Throwback Travel: Yellowstone National Park

It’s June 1940 in Yellowstone.

In Europe, Holland and Belgium have just surrendered to Nazi forces. Americans, however, will enjoy another tranquil summer before plunging headlong into World War II.

Our park tourists surrounding Beach Geyser reflect a relatively new mass fashion phenomenon—sunglasses. Besides regaling visitors that month with talks on the park’s geology, flora, and fauna, Yellowstone’s rangers were busy behind the scenes issuing traffic and fishing violations, moving the park’s bison herd to its summer range, and guiding a gaggle of Hollywood photographers. Never a dull day at the world’s first national park.

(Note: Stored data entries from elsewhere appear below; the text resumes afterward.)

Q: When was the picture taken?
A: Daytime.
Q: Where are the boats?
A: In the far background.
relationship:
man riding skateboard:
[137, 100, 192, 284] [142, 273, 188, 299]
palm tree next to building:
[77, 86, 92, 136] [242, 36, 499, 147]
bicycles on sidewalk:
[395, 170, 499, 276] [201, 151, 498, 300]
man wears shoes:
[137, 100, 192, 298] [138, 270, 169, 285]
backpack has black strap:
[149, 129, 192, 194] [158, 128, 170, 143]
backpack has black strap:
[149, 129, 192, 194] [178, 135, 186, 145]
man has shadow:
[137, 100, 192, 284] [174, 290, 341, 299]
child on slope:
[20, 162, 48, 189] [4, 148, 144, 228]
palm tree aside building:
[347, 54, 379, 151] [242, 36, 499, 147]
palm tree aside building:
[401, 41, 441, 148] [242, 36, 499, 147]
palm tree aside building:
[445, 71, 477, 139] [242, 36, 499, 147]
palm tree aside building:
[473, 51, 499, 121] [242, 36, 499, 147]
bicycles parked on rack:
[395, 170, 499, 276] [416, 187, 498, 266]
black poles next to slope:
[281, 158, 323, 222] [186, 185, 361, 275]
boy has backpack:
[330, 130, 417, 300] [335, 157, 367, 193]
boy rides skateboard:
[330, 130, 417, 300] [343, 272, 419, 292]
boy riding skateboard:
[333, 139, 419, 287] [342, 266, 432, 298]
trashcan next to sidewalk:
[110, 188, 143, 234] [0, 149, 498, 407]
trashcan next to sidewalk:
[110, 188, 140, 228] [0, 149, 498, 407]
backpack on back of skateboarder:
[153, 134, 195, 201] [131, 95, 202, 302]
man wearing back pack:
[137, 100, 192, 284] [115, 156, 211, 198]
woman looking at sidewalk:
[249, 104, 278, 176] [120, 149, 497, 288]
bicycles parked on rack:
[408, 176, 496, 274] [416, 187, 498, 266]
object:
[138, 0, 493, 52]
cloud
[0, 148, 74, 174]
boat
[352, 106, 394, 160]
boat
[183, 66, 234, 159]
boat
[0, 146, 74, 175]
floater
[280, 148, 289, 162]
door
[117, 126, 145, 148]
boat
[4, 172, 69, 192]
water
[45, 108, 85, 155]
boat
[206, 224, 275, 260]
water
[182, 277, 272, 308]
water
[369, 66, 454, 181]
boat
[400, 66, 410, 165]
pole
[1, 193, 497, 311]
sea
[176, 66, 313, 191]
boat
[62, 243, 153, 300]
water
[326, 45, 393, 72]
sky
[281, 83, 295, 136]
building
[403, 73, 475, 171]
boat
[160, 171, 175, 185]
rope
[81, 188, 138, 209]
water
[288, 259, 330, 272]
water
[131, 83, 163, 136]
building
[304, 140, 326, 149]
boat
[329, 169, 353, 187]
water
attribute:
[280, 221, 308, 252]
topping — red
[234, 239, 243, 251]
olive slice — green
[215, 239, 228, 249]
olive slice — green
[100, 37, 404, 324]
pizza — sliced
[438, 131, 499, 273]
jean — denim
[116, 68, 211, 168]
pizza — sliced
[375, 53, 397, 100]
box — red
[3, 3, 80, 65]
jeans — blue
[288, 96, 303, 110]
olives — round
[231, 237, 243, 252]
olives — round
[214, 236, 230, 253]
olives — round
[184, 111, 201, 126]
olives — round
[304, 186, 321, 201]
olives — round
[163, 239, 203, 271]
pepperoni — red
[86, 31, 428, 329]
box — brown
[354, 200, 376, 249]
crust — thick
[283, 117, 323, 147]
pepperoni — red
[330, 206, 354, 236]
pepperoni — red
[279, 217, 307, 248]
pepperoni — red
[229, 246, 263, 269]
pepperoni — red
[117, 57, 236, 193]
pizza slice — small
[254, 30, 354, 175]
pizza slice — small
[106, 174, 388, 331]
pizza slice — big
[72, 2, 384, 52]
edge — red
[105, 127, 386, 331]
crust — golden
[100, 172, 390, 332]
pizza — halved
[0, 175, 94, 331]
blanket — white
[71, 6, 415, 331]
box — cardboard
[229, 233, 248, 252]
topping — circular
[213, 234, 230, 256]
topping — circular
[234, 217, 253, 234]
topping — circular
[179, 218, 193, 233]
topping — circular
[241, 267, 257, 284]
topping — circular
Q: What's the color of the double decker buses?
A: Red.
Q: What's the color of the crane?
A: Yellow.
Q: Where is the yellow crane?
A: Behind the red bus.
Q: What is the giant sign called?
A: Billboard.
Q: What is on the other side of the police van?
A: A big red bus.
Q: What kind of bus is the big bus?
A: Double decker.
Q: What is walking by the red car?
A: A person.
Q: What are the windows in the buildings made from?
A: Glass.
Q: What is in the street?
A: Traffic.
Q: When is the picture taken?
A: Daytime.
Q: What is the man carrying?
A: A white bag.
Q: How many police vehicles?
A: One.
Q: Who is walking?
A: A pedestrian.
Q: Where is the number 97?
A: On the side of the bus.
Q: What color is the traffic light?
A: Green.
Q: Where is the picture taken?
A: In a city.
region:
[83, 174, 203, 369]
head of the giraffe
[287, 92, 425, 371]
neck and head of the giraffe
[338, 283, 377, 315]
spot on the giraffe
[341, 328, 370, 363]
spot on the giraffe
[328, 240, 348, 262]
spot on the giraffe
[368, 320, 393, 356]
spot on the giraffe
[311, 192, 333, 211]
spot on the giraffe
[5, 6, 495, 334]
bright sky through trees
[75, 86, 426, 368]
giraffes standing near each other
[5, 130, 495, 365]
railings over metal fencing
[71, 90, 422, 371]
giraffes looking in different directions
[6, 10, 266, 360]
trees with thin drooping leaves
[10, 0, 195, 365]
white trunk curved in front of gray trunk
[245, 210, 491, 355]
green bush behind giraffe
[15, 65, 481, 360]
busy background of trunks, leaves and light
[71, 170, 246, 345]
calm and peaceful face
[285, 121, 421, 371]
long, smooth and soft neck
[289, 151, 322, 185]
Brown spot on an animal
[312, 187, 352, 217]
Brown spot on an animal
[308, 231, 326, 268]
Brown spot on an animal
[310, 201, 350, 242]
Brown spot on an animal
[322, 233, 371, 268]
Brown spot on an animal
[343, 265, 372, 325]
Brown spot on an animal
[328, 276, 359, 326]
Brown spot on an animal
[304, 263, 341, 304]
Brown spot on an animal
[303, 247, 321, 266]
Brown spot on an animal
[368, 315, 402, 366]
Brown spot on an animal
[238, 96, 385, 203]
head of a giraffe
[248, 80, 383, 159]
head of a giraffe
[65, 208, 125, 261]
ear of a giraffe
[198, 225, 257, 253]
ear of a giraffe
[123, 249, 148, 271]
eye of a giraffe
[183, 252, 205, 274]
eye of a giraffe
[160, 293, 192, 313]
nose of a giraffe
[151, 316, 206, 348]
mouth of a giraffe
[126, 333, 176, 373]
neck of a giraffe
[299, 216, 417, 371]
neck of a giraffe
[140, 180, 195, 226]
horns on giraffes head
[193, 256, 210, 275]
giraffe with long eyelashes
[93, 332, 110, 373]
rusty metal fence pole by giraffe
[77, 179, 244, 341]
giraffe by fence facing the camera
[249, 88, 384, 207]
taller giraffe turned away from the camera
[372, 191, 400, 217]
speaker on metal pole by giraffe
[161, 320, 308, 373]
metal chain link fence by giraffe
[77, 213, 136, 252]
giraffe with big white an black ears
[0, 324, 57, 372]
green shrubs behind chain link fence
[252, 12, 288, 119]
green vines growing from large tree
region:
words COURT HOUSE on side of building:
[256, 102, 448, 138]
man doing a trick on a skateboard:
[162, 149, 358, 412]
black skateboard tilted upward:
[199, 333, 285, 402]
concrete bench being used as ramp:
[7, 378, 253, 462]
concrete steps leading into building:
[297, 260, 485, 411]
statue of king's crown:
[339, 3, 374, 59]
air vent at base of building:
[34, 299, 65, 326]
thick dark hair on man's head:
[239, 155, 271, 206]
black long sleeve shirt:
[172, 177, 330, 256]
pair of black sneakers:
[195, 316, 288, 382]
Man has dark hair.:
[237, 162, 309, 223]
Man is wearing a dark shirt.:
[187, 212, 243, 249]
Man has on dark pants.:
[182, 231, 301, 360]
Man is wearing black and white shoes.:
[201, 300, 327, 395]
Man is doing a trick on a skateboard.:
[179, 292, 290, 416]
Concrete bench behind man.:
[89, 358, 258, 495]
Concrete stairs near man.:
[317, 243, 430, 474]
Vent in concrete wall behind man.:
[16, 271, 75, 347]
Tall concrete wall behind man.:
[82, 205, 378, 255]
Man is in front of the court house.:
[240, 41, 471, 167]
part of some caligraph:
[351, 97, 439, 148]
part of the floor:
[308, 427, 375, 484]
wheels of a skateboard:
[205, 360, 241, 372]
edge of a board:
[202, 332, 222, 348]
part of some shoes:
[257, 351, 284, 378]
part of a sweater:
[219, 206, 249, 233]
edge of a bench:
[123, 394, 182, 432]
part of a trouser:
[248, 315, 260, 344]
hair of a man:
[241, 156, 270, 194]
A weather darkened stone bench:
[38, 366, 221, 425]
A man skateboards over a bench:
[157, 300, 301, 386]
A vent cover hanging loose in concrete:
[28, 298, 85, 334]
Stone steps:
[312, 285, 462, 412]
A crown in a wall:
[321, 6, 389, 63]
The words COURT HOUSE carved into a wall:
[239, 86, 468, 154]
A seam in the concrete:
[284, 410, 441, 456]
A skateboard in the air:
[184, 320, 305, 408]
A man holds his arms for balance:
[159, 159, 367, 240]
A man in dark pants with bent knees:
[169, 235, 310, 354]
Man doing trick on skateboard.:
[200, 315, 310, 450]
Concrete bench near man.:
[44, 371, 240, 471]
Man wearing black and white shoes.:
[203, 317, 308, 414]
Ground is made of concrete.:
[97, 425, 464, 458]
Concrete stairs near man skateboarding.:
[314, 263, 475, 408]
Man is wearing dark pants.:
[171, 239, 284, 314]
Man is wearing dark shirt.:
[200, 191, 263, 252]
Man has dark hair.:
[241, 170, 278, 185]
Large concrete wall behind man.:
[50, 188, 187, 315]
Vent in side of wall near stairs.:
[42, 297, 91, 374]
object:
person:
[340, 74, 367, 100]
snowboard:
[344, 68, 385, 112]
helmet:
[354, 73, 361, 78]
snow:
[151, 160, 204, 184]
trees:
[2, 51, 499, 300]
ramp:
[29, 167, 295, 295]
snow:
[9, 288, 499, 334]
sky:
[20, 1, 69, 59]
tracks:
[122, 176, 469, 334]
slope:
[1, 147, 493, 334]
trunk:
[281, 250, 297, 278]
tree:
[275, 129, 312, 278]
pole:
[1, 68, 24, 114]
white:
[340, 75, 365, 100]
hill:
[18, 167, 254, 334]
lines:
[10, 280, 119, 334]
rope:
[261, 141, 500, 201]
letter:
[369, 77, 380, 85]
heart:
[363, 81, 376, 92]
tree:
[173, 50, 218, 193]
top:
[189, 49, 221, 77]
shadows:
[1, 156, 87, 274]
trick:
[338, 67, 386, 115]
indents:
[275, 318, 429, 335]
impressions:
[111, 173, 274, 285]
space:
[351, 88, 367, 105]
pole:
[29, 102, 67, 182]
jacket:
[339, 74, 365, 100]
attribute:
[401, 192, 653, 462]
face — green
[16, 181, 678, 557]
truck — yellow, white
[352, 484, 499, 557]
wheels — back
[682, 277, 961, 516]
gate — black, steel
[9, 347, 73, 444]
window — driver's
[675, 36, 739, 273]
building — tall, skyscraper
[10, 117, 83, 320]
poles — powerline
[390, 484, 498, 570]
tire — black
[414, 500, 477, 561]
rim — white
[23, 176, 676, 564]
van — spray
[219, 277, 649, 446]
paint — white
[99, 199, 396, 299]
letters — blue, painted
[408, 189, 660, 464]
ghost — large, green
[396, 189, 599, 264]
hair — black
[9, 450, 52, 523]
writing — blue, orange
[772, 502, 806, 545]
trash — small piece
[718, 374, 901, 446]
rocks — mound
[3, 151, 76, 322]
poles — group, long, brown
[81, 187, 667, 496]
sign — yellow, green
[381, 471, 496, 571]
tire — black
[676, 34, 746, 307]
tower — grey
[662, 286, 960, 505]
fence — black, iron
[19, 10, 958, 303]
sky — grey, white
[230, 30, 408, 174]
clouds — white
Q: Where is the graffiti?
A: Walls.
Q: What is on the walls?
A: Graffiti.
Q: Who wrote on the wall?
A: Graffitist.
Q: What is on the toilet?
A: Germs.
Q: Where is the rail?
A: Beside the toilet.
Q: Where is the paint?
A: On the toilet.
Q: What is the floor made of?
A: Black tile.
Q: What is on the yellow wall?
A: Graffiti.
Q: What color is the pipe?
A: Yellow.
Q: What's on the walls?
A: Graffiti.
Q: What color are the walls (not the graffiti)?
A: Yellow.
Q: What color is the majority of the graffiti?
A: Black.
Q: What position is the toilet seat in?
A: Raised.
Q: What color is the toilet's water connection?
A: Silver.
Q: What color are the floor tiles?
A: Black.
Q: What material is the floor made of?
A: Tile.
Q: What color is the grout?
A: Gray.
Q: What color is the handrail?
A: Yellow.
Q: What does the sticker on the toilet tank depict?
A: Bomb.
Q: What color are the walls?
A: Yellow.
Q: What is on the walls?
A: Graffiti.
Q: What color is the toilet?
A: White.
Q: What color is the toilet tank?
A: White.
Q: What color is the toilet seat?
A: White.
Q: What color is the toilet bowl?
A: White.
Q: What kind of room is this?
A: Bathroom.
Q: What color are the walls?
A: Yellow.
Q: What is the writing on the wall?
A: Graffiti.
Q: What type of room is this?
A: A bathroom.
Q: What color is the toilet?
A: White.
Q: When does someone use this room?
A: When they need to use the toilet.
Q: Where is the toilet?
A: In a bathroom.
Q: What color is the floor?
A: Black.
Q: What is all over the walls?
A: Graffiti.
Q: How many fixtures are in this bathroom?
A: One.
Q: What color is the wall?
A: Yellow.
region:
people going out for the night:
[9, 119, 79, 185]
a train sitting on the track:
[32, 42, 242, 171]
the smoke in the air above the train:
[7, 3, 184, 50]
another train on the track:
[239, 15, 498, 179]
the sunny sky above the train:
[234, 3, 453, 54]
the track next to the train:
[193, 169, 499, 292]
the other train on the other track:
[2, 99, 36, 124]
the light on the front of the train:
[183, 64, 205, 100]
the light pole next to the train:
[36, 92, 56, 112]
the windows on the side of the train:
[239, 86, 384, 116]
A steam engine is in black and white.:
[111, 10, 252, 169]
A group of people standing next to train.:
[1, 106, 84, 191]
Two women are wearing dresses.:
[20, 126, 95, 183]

Here’s a look at Yellowstone through a throwback lens:

  • It’s generally understood that Yellowstone is a geological mosh pit comprising 10,000 thermal features like mud pots, fumaroles, and geysers atop an enormous caldera measuring 30 miles by 45 miles. The park is, in fact, the world’s largest active volcano.
  • Scientists estimate the Yellowstone caldera, if it erupted, would cast a three-foot layer of ash across the American West, causing terrific damage. The likelihood of it happening in the 21st century? Not huge. One in a thousand, according to the U.S. Geological Survey.
  • Yellowstone’s wooly beasts represent the last truly wild bison in the United States, ancestors of the great herds that once roamed North America. Though their numbers have fluctuated, some 2,500-5,000 bison now roam the park, depending on the season.
  • Make no mistake: Yellowstone’s bison aren’t the kind you see featured on restaurant menus. Domesticated bison, which carry cattle genes, are plentiful. Billionaire Ted Turner keeps thousands of them at his 113,613-acre Flying D ranch in Montana, just a short distance from park boundaries.
  • The cost of an airplane tour of Yellowstone in 1940: $5 per person, equivalent to $83.47 today. The cheapest gas then? Less than a quarter (23.5 cents, to be precise) a gallon. That may sound cheap, but the figure, when adjusted for inflation, is far higher (close to $4) than 2015’s unleaded.
  • By mid-June of 1940, the park had logged 76,372 visitors since opening day. Just five years earlier, only 23,000 had arrived by that time, when America was in the grips of the Great Depression.
  • Today, more than three million people come to Yellowstone annually. The park’s busiest month is July, when more than a quarter of visits are made. The least active? November, which accounts for less than one percent.
  • Though it’s illegal now, feeding bears was a beloved pastime in 1940. Tourists would be encouraged to make their way to the Yellowstone dump to watch as many as 250 black and grizzly bears forage in the garbage. The practice would eventually be stopped during WWII.
  • At approximately 3,470 square miles, Yellowstone National Park approaches the combined size of America’s two smallest states—Rhode Island and Delaware.
  • It’s shaky ground, too. The park records between 1,000-3,000 earthquakes annually.